Músicos: Scott Weiland (voz), Dean DeLeo (guitarra), Robert DeLeo (bajo), y Eric Kretz (batería).
Público: 5000 personas.
Duración: 90 minutos.
Estadio Luna Park, 16 de noviembre.

¿Cuál es el costo de ir a lo seguro? ¿Cuánto se pierde yendo siempre al mismo lugar? Los Stone Temple Pilots estuvieron cerca de responder estas preguntas el miércoles en el Luna Park.

Sucede que hay dos Stone Temple Pilots. Una es una banda de señores grandes que se repite a sí misma en cada concierto. Otra es la que volvió y, a diferencia de lo que suele pasar, no grabó un disco que apesta a naftalina (Stone Temple Pilots, 2010). Una tiene un cantante que ya no es el de años anteriores: a Scott Weiland no le da el cuero para menearse como ave narcotizada y a la vez entonar como es debido. Otra es la que conoce al máximo sus virtudes y limitaciones, y actúa en consecuencia. Una es la que no deja un resquicio de sorpresa al interpretar una y otra vez las mismas canciones; otra es la que va a los archivos y encuentra perlas como “Silvergun Superman” para entregarlas de modo aplastante.

El cuarteto de San Diego elige pisar sobre seguro, de eso no hay dudas. A menos de un año de su última visita a la Argentina, interpretó prácticamente las mismas canciones. Las mismas que había tocado la primera vez, en un memorable concierto festivalero en 2008. Las mismas que nutren cualquier video de segunda mano que ande dando vueltas por la web. El comienzo, con un seco golpe de batería y “Crackerman”, que estalló como una supernova sonora, fue de lo más previsible. Aunque no por eso menos efectivo.

- - - - - - -

**INSTRUCCIONES DE TRABAJO**
Prolonga la reseña del concierto de Stone Temple Pilots a partir de su última oración. Las líneas que aparecen a continuación no son necesarias.

- - - - - - -

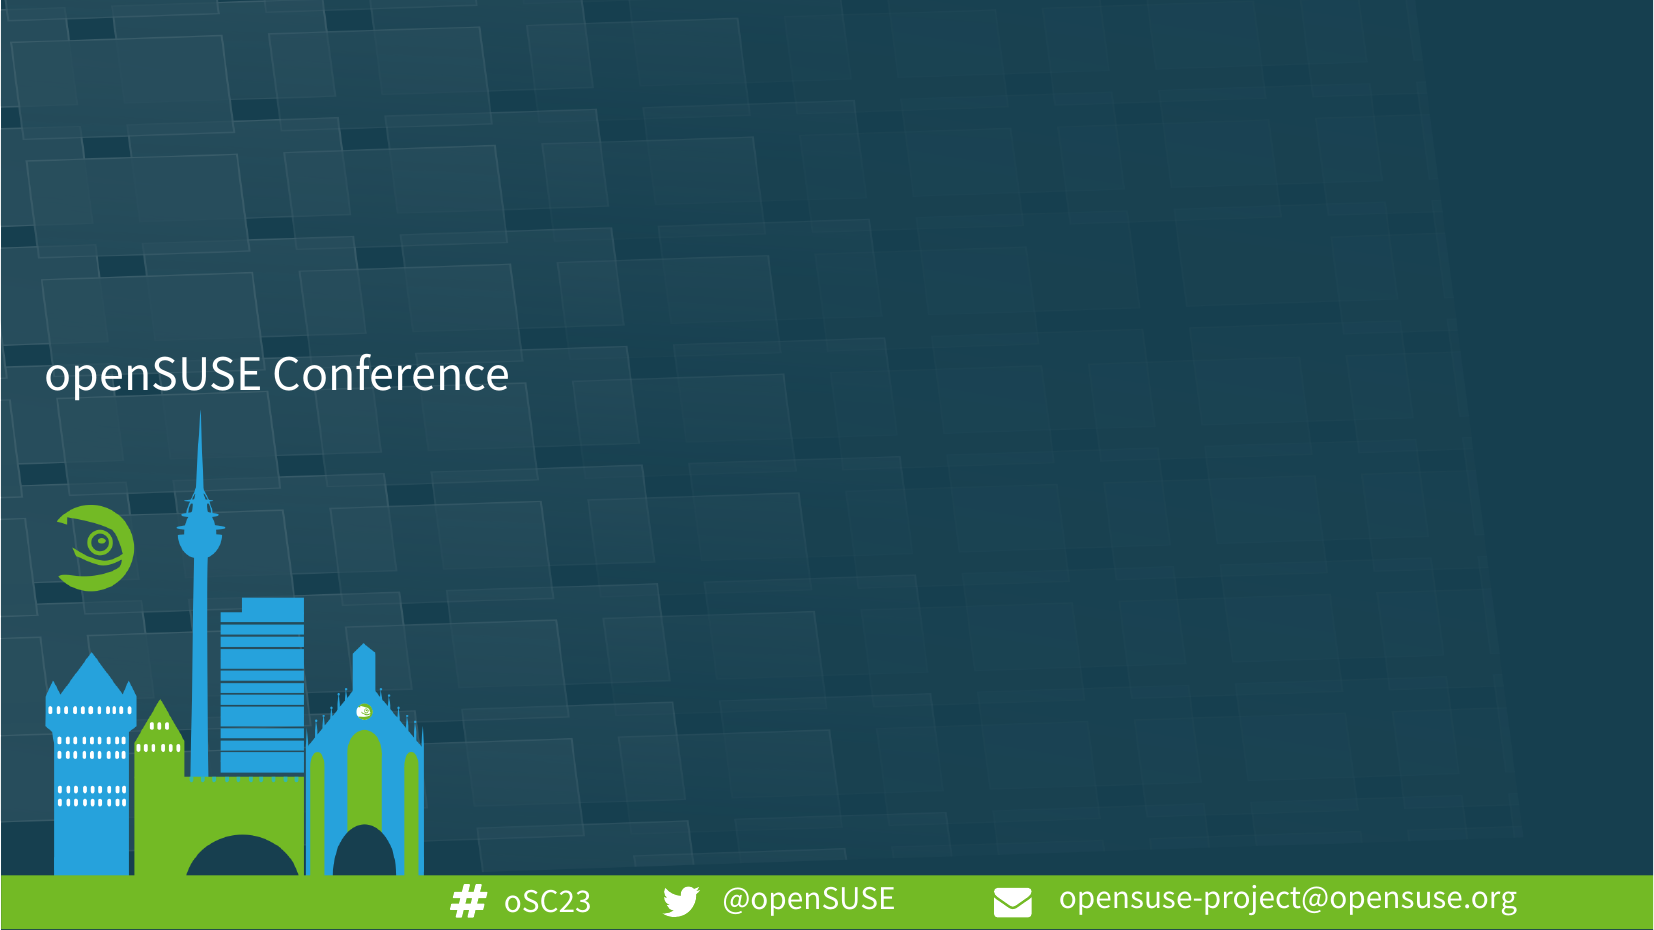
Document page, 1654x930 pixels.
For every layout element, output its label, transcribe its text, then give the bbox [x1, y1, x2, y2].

text_box oSC23 [489, 872, 634, 929]
text_box opensuse-project@opensuse.org [1044, 847, 1653, 930]
text_box openSUSE Conference [30, 325, 676, 421]
picture [0, 0, 1654, 930]
text_box @openSUSE [707, 848, 911, 930]
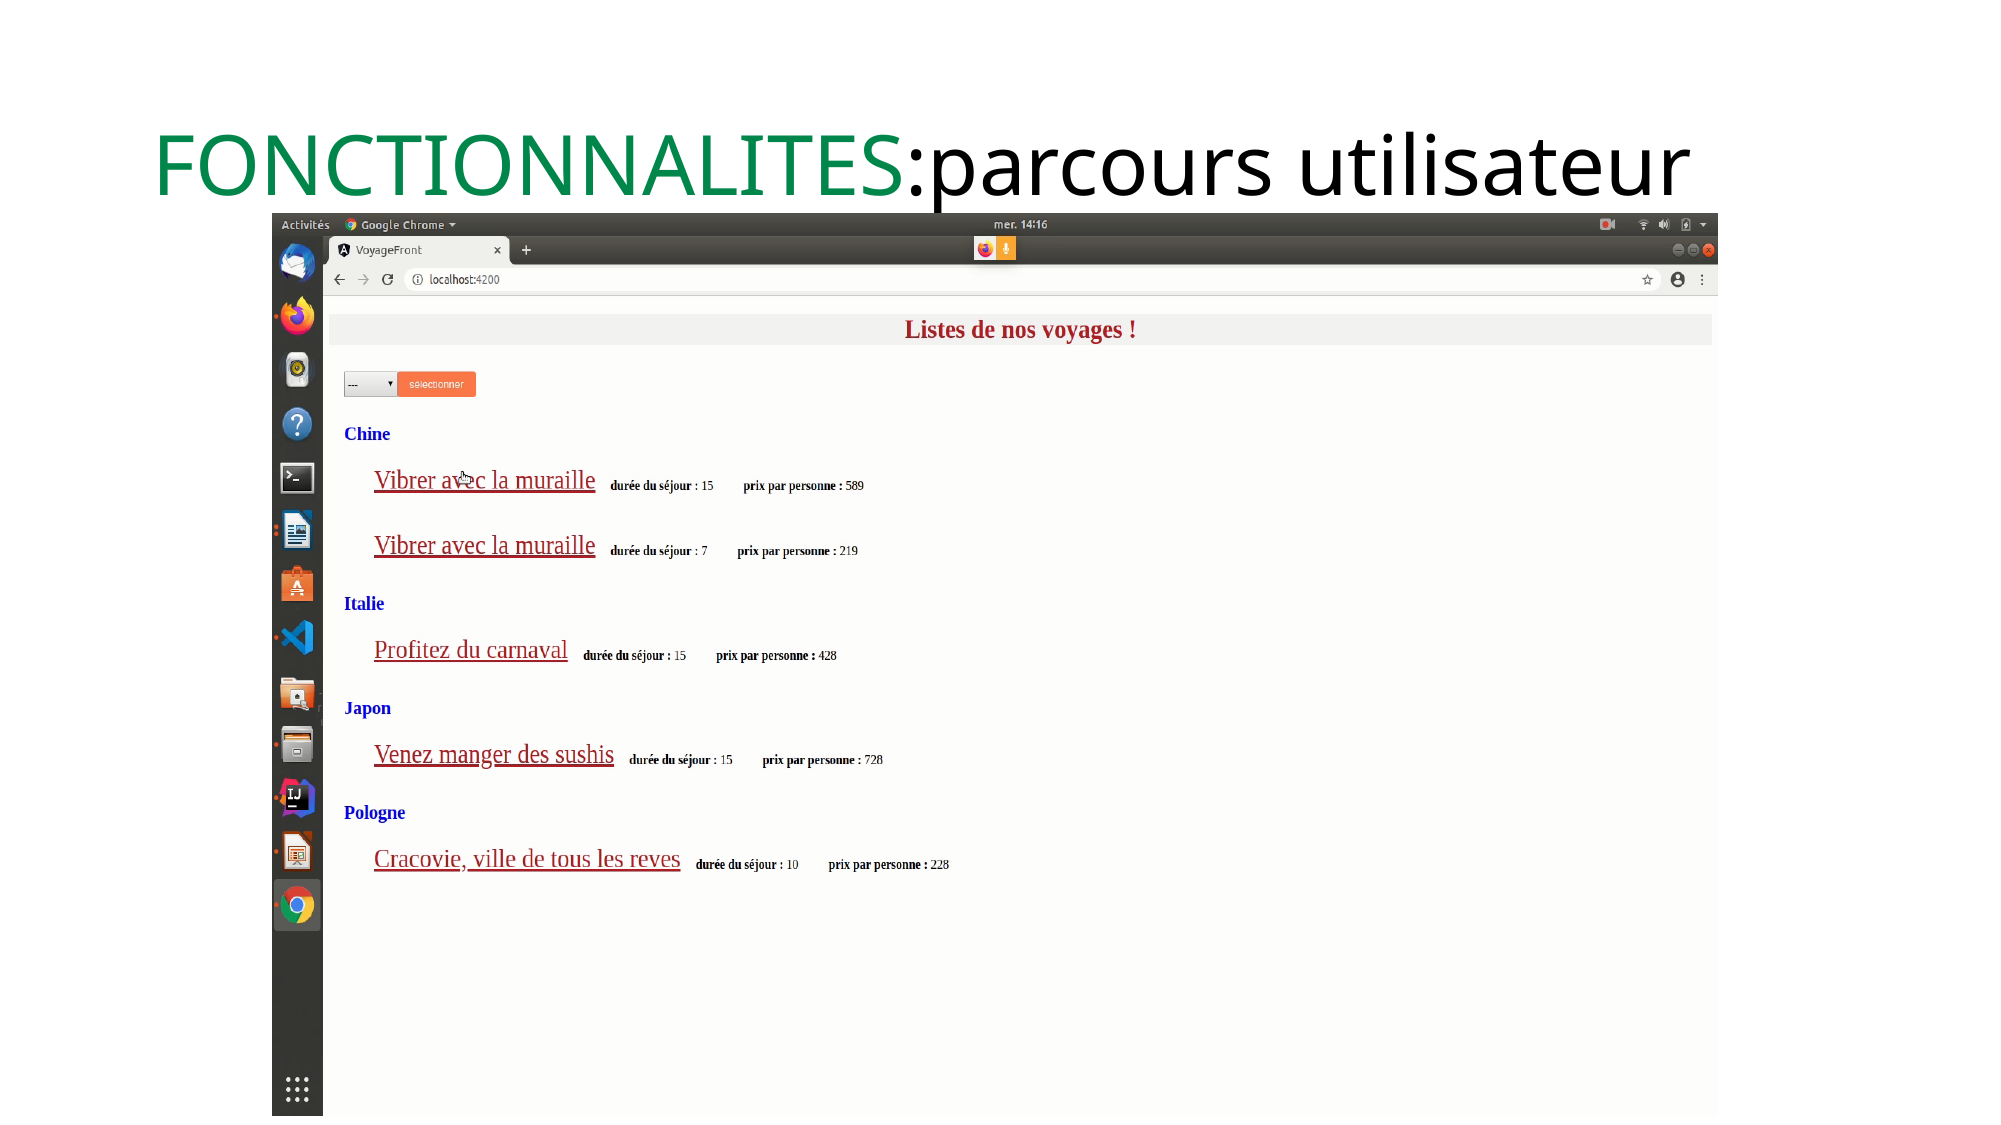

- - - - - - -

**RESULTADO DEL EJERCICIO**
Estos Stone Temple Pilots son así. En vivo parecen bien lejos de Tiny Music o Nº 4, donde abandonaban el confortable sillón que ocupaban en el gran living del grunge gracias a sus dos excelentes primeros discos. Hoy, la potencia que destilan es inobjetable, pero, ¿a qué costo? Repetir una y otra vez un mismo puñado de canciones hace que se vean sólidas, pero van perdiendo contenido. Habiendo tantas otras y tan buenas para lustrar, quedarse contemplando la vidriera de los clásicos es un lujo evitable. Es así que “Vasoline”, “Down” y “Sex Type Thing” fueron puntos altos, pero más de lo mismo. Apenas dos espacios para su regreso discográfico: “Between the Lines” y “Hickory Dicotomy”.

De nuevo: hay dos Stone Temple Pilots. Una es una banda que pierde presencia escénica, de no ser por los incontables gestos de admiración y cariño por parte del bajista Robert DeLeo (una especie de agente afectivo del FBI, siempre pulcro y de negro, más lentes oscuros), que se encargó de chocar manos, tocarse el corazón y estar cerca del calor del público. Hay una banda que pierde sex appeal, aunque hay otra que pone todas las fichas en la música y descansa en la batería ralentizada de Eric Kretz, así como en el peso melódico de su guitarrista, Dean DeLeo, que sin ser guitar hero se las arregla para destacar y hasta remover el avispero con alguna zapada perdida. En ese sentido, los hermanos DeLeo siempre cumplen.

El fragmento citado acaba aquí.